Maliye Bakanlığı, 2020'de vadesi dolacak toplam 4,6 milyar dolarlık eurobond tahvil senetleri ödemelerinin, ülkenin döviz rezervlerini korumak amacıyla yapılmayacağını duyurdu.
Bu durum ülkeyi uluslararası finans kurumlarından hibe ve destek alma arayışlarına yönlendirdi.
Dış rezervler
Lübnan Merkez Bankası resmi verileri, ülkenin döviz rezervlerinin geçen Temmuz ayında aylık bazda yüzde 6,5 düşüşle 30,8 milyar dolara gerilediğini belirtti.
Döviz rezervleri 2019 yılında yıllık yüzde 7 düşüşle 37,77 milyar dolara düşerken, altın dahil toplam dış rezervler geçen yılın sonunda yaklaşık 51,66 milyar dolar olmuştu.
Genel borç
Lübnan, GSYİH değerinin yaklaşık yüzde 170'ine denk gelen 92 milyar doları aşan genel borç yükü altında bulunuyor.

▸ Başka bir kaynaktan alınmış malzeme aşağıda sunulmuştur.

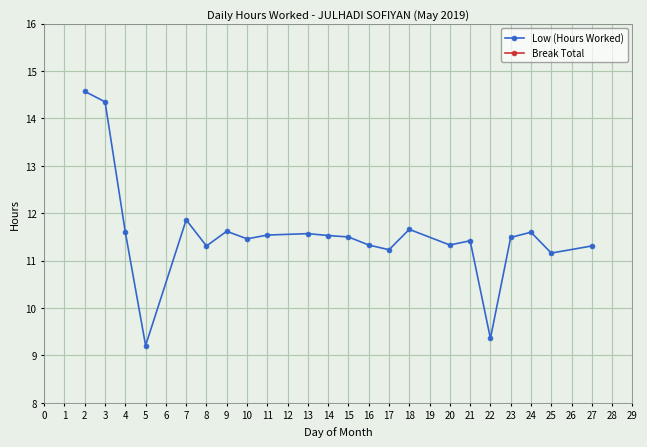

At how many categories does at least one series exceed 0?

22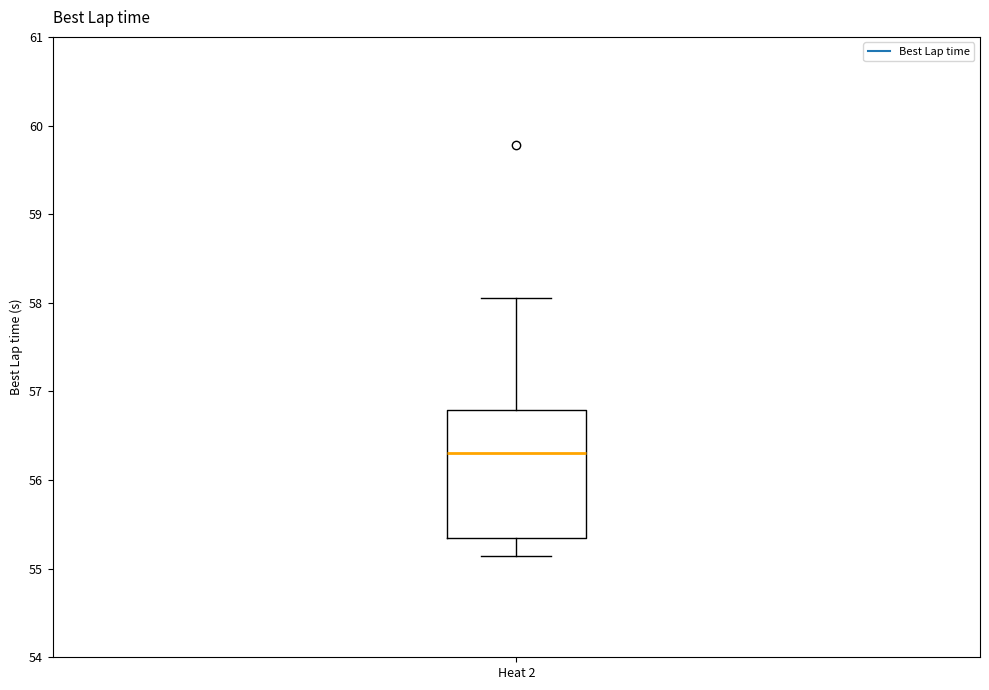

Where does the upper whisker of the box for Heat 2 end on the y-axis? The values are not printed on the chart, so give them approximately, as read against the axis.

58.1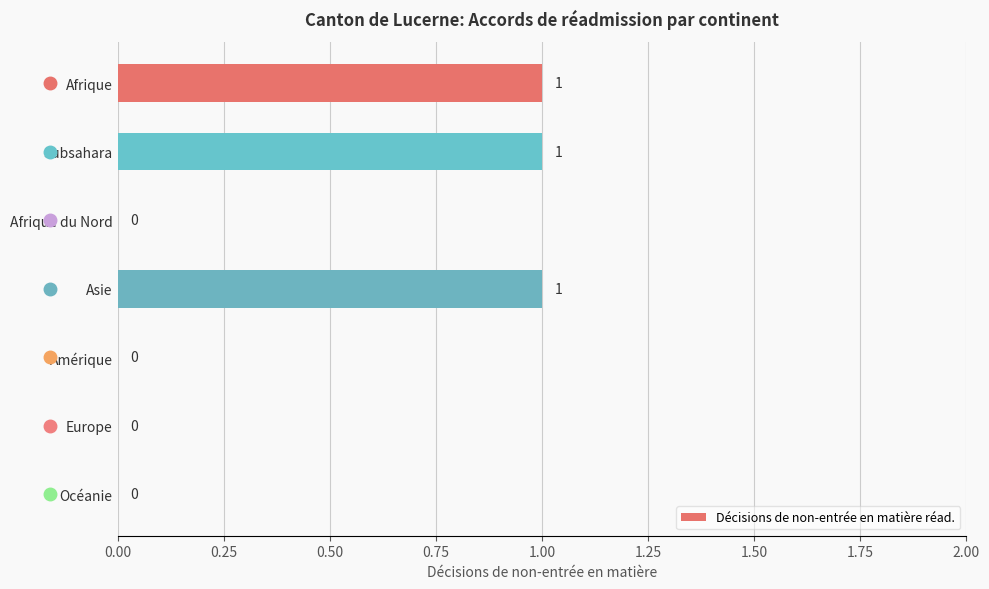

How many values are between 0 and 1?

7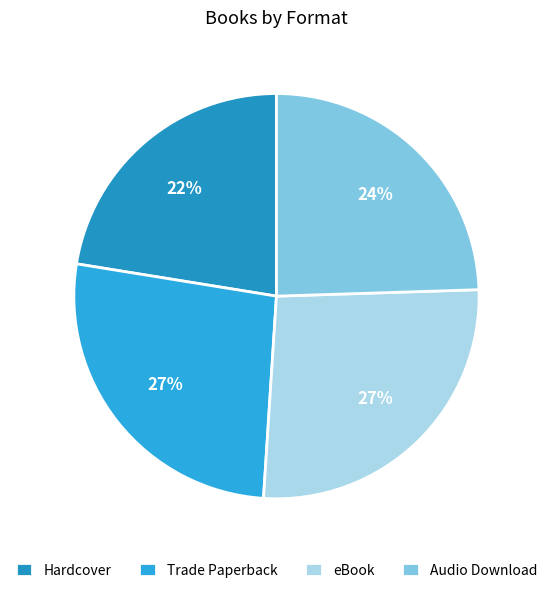

Count the number of slices in the pie.

4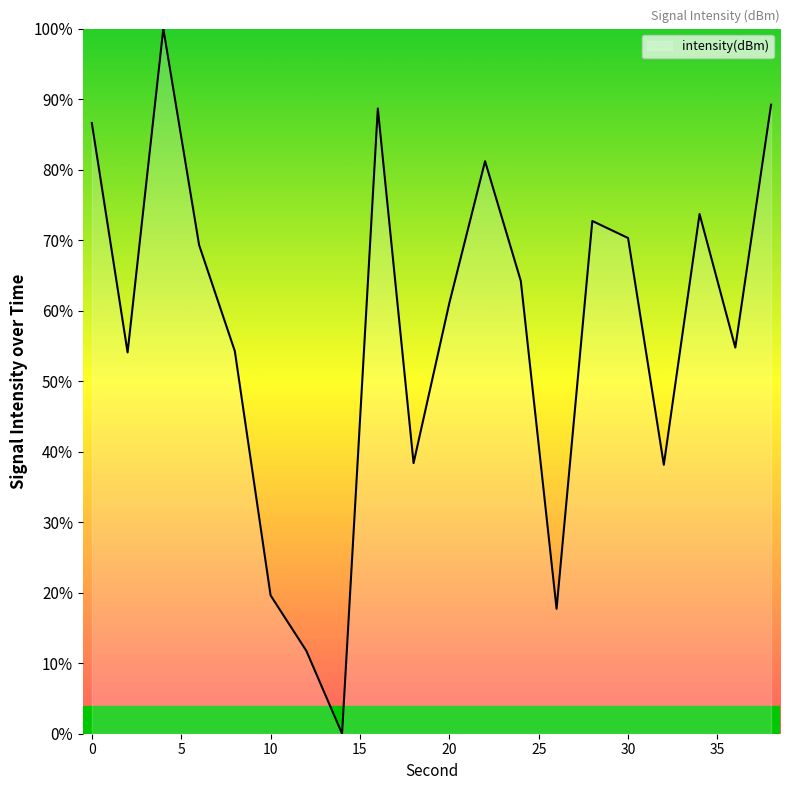

What is the greatest value displayed?

100.0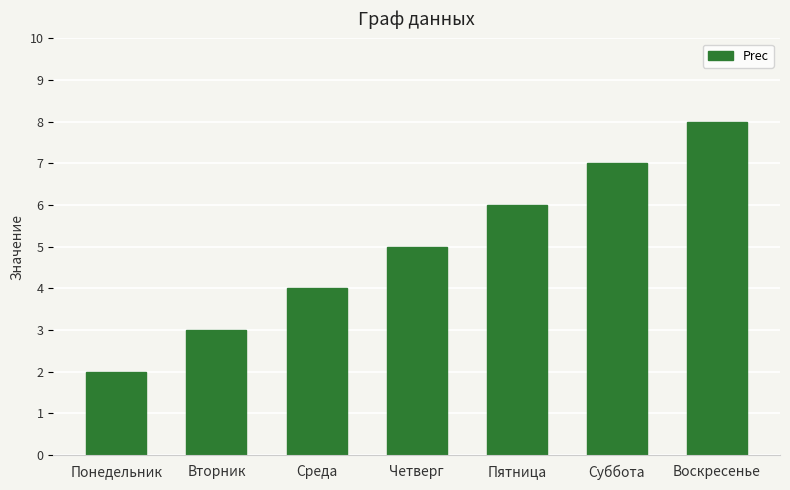

Reading left to right, list all the values displayed in this chart.

Понедельник=2	Вторник=3	Среда=4	Четверг=5	Пятница=6	Суббота=7	Воскресенье=8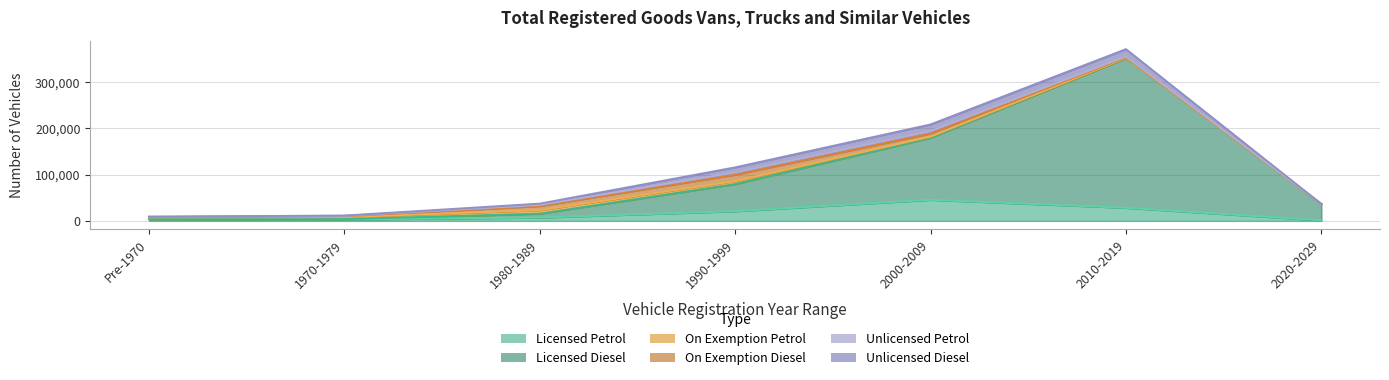

What is the label of the 3rd point from the left?

1980-1989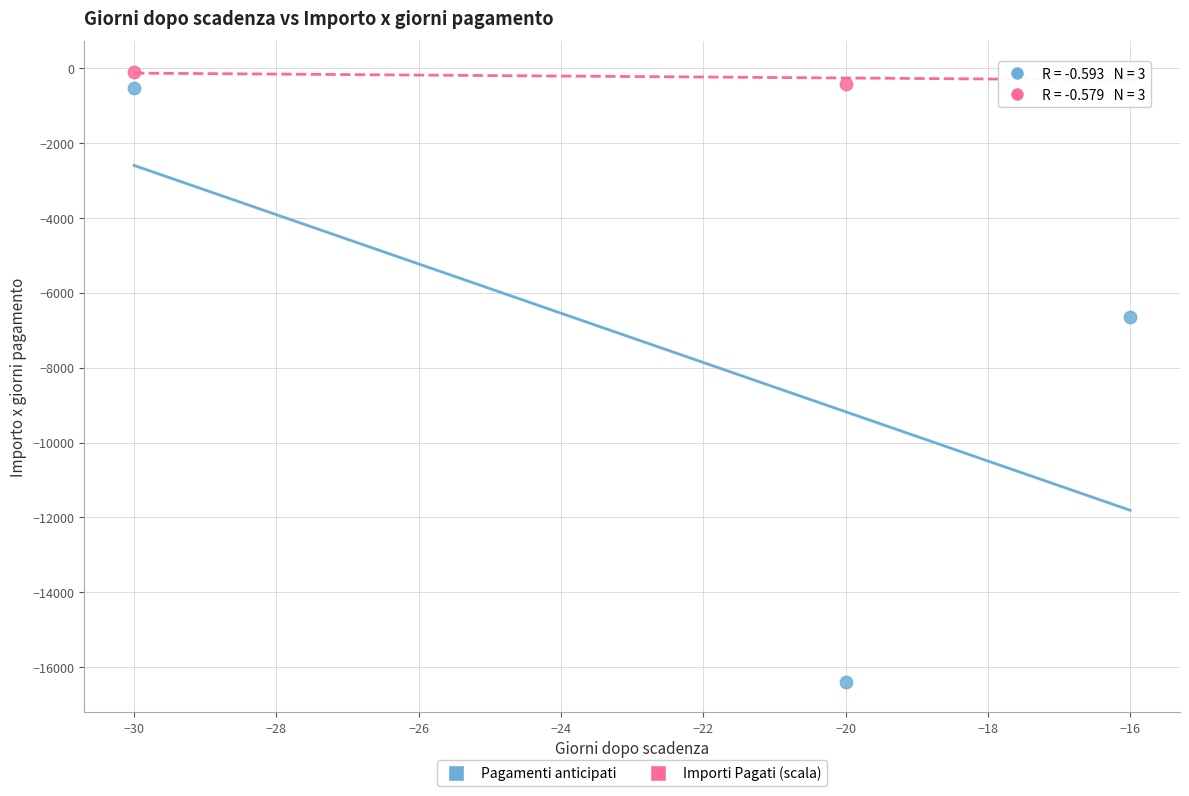

Which series reaches the minimum Y coordinate?

Pagamenti anticipati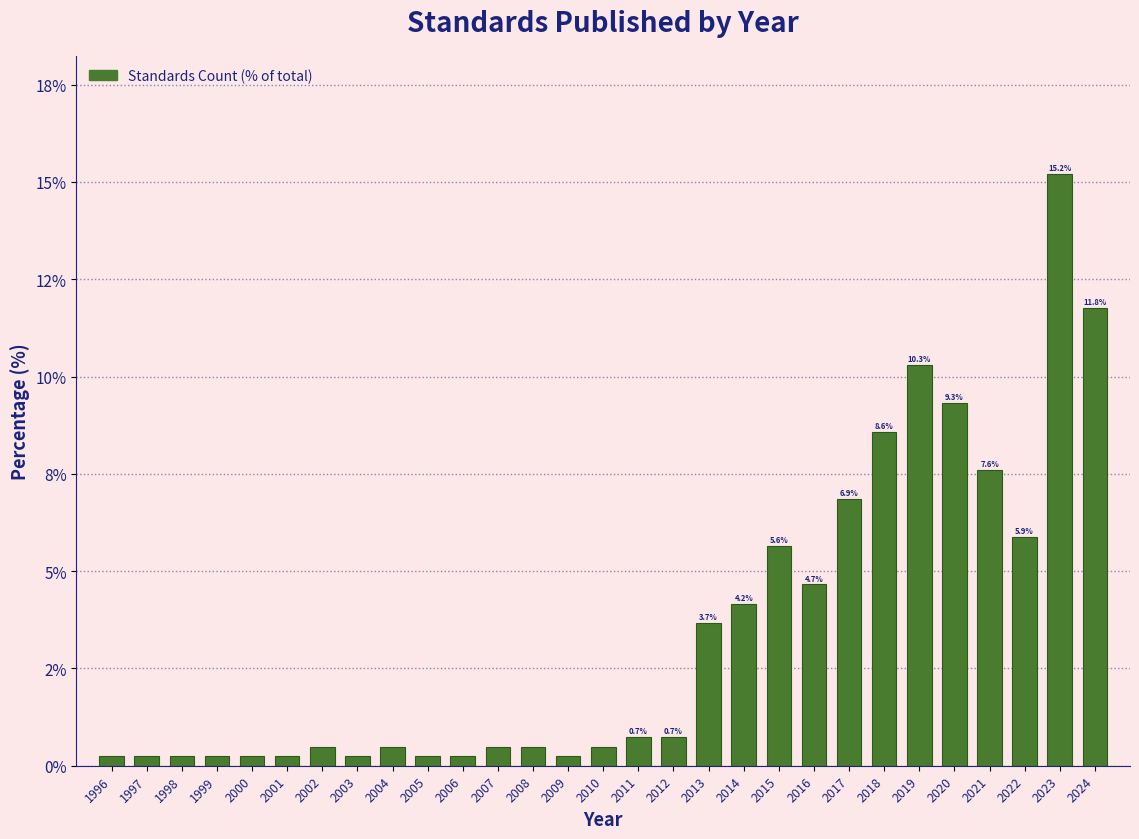

Are the bars horizontal?

No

Arap ülkesinin, 20 milyar dolardan fazla dış destek alması gerekiyor. Bu desteğin 11 milyarı 2018'de Paris'te düzenlenen "CEDRE" konferansı tarafından onaylanan, ancak henüz üzerinde anlaşmaya varılmamış bir ekonomik reform programı çerçevesinde verilmesi bekleniyor.
IMF görüşmeleri
Lübnan Ekonomi ve Ticaret Bakanına göre, salı günü meydana gelen patlamadan önce de içinde bulunduğu ekonomik kriz nedeniyle sıkıntı çeken Lübnan’ın Uluslararası Para Fonu (IMF) ile çalışması tek çözüm gibi duruyor.
IMF ile Lübnan arasındaki müzakereler geçen günlerde durmuştu. 10 milyar dolarlık kredi için yapılan görüşmelerin durmasına ise Lübnan'daki ana siyasi partiler, merkez bankası, ticari bankalar ve milletvekilleri arasında gerginlik yaratan finansal kayıpların büyüklüğü konusundaki anlaşmazlığın neden olduğu ifade ediliyor.
Beyrut Limanı patlaması
Beyrut Limanı'nda 4 Ağustos'ta patlayıcı maddelerin bulunduğu 12 numaralı depoda önce yangın çıkmış, ardından tüm kenti sarsan çok güçlü patlama meydana gelmişti.
Lübnan Sağlık Bakanı Müsteşarı Rıza el-Musavi, söz konusu patlamada hayatını kaybedenlerin sayısının 154'e yükseldiğini, yaralı sayısının da yaklaşık 6 bin olduğunu açıklamıştı.
Lübnan hükümeti 5 Ağustos'ta patlamayla ilgili 5 gün sürecek bir soruşturma yapılacağını ve limanda 2014'ten bu yana depolama, koruma ve denetim işlerini yürüten tüm yetkililer hakkında ev hapsi ve yurt dışına çıkış yasağı getirildiğini açıklamıştı.
Patlamanın etkisiyle büyük zarar gören Beyrut Limanı, Lübnan'da tahıl, gıda maddeleri ve ilaçların tutulduğu en büyük depolama alanı olarak kullanılıyordu.